Without a doubt, I do find it more than just a little too coincidental that on the day after I bought my nifty new shovel, my drain line started to back up. This is the third shovel I’ve bought and it will be the third time that I have dug up and repaired my waste in the last seven years.
I do like to dig. It doesn’t take a great deal of skill or training! And you can see results right away! It’s also great for reducing stress! Before I die, I will have probably dug up and planted something in every square inch of my yard! (Still, I’m not looking forward to digging up and repairing that waste line for the third time!)
My first shovel was a Sears Craftsman shovel with a hickory handle. It was a beauty and a real pleasure to use. More than anything, the shaping of the wood on the handle just made it look and feel like a tool made for human hands.
When that shovel handle broke, I took it back for the free replacement on Craftsman tools, and much to my displeasure, I found that they didn’t make Sears Craftsman shovels with wood handles any longer. They switched to a straight metal tube instead. It lacked that slight shaping of the wood that made it look and feel “right” for my hands.
It was tough giving up my broken shovel. Even broken it seemed better than that new style of shovel.

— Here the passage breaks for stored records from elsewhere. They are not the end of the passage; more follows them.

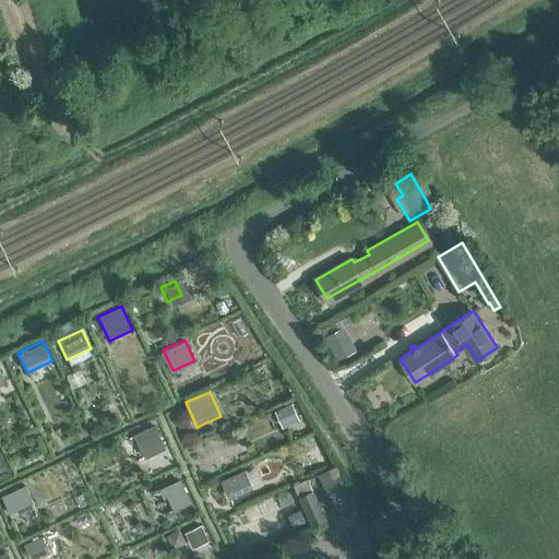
[(305,413),(290,419),(298,436),(312,429),(305,413)]
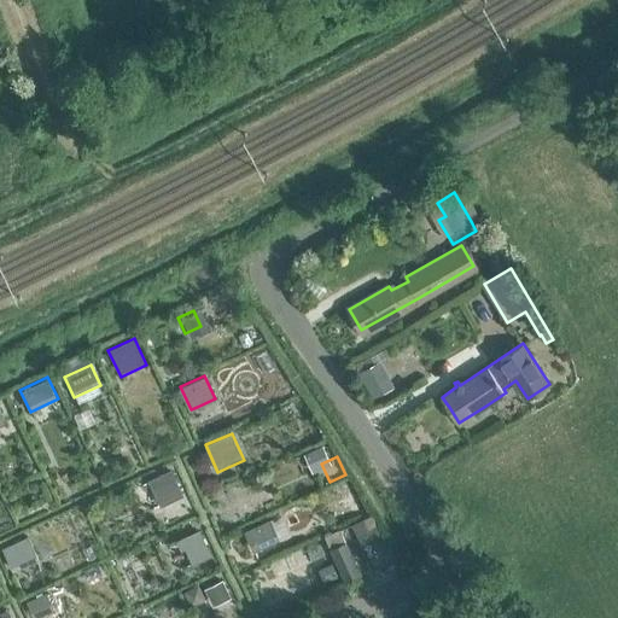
[(147,477),(162,505),(184,494),(170,466),(147,477)]
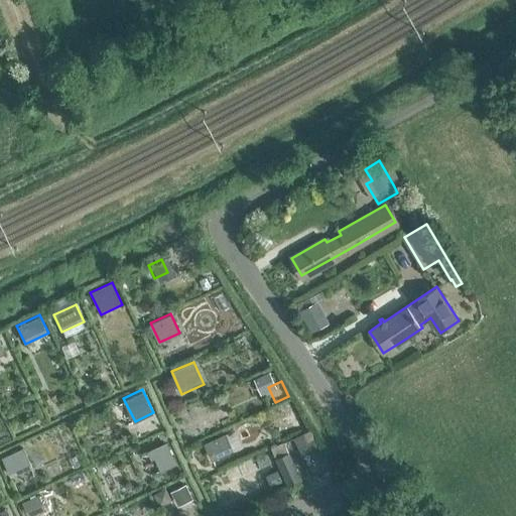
[(313,428),(303,433),(307,440),(317,436),(313,428)]
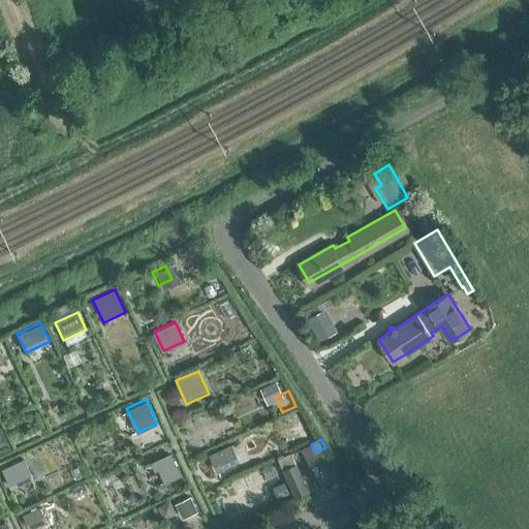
[(238,460),(230,443),(211,453),(218,468),(238,460)]
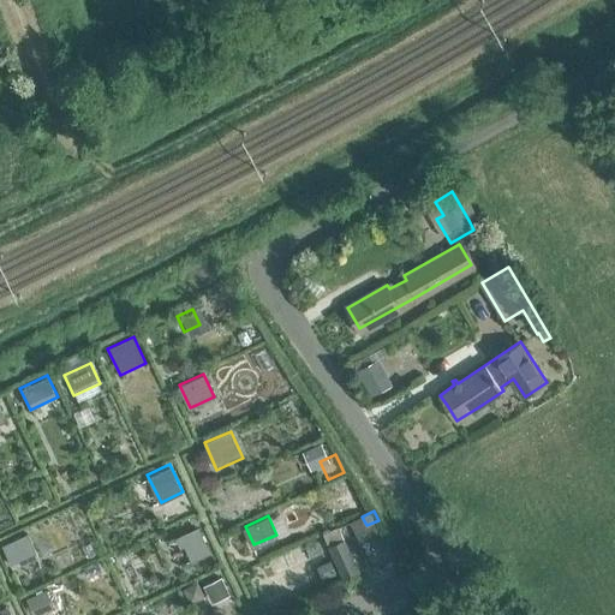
[(185,547),(191,560),(192,562),(212,553),(199,526),(175,537),(180,548),(185,547)]
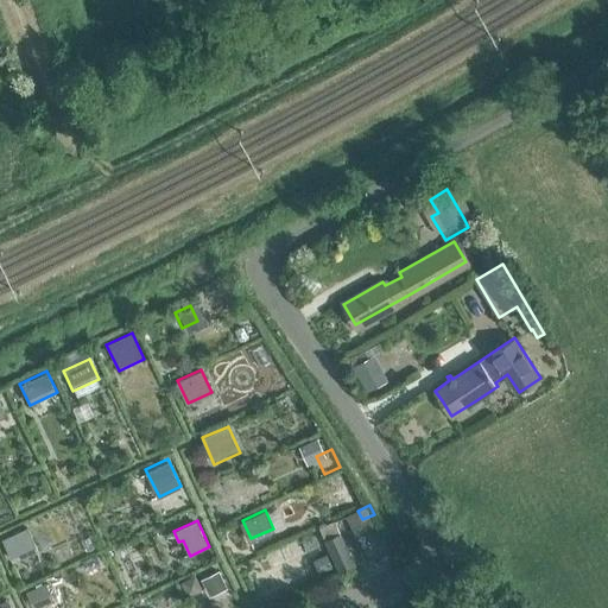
[(26,527),(0,538),(8,558),(36,546),(26,527)]
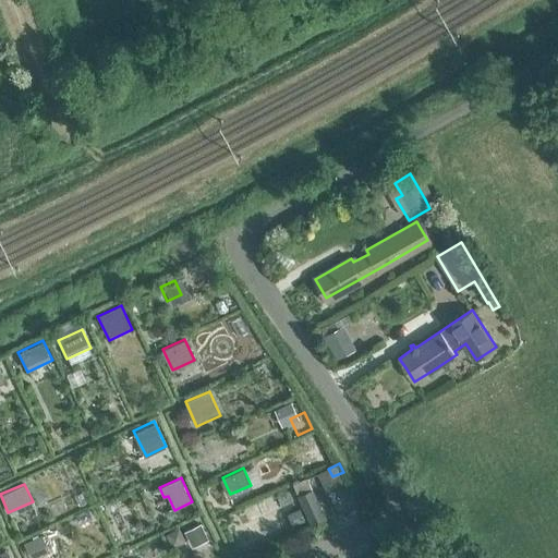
[(325,517),(312,489),(300,495),(312,523),(325,517)]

The replacement shovel was not my favorite. The red metal on the handle faded to a pale pink over time, and even though the handle never broke like the wooden one, it never felt “right” in my hands. The actual metal of the blade part of the shovel was weak. I knew it was wearing away, even curling back in some places on the cutting edge, but it wasn’t until I put it beside my new True Temper shovel with a wooden handle that I saw just how much metal had worn away in just a few years.

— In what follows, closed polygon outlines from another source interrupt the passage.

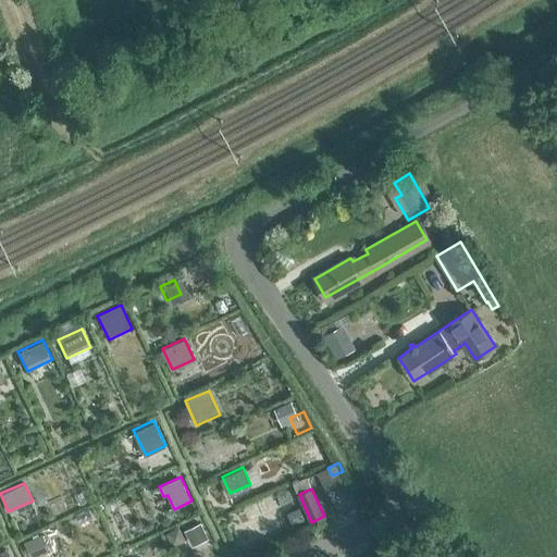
[(190,548),(206,541),(197,524),(183,532),(190,548)]
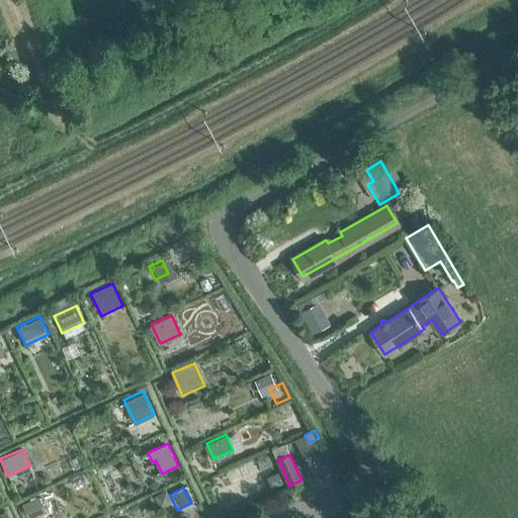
[(37,496),(22,503),(27,515),(42,508),(37,496)]
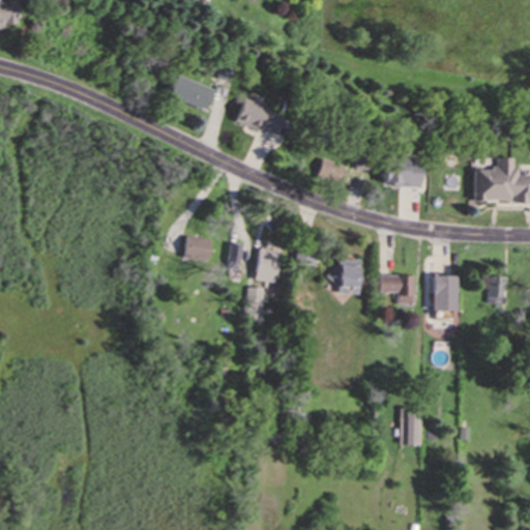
[(0,26),(22,28),(22,4),(0,3),(0,26)]
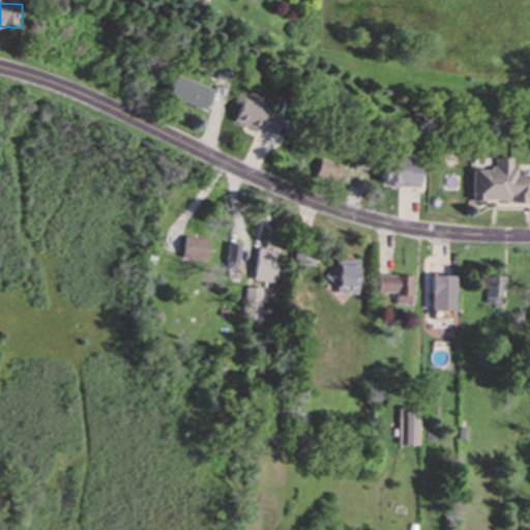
[(207,113),(215,92),(179,78),(171,98),(207,113)]
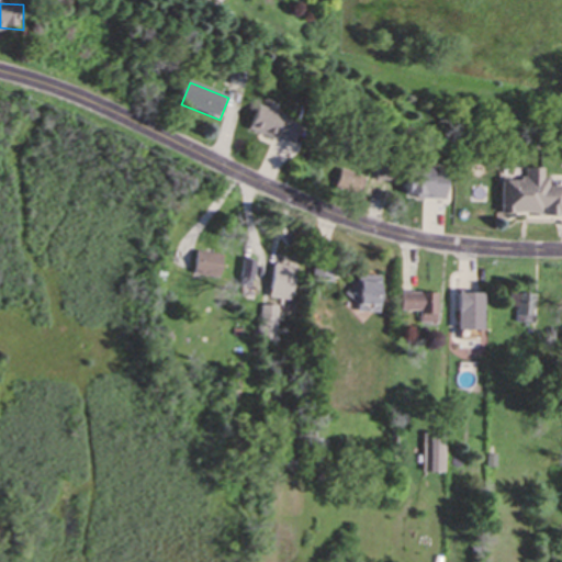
[(288,147),(296,127),(258,110),(249,130),(288,147)]
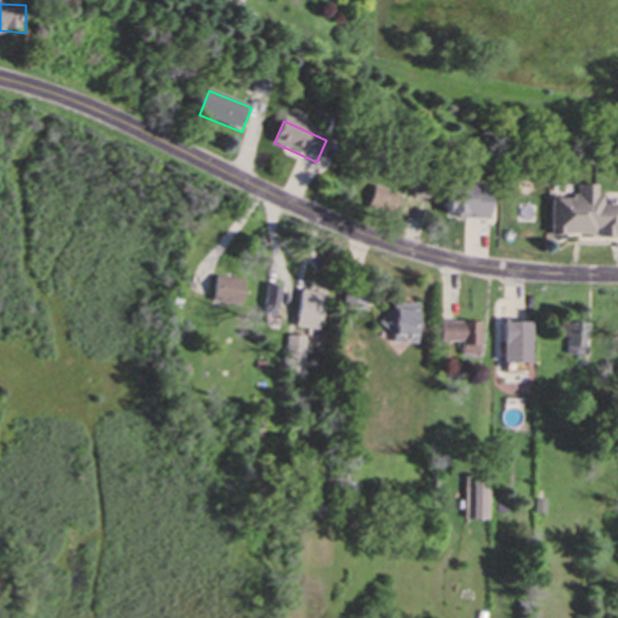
[(430,181),(417,181),(417,200),(430,200),(430,181)]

Quick Tool Tip: When there is a design change to a tool, there could be more to it than what you see. I have a feeling that there could have been a higher manufacturing cost for a guaranteed unbreakable metal handle that was balanced by a lower manufacturing cost for the actual metal blade. Of course there could also be just a bad day at the factory!
This photograph was taken September 2014 with the new shovel on the left and the old shovel on the right. Hopefully you can see just how much of the old shovel’s blade has been worn away!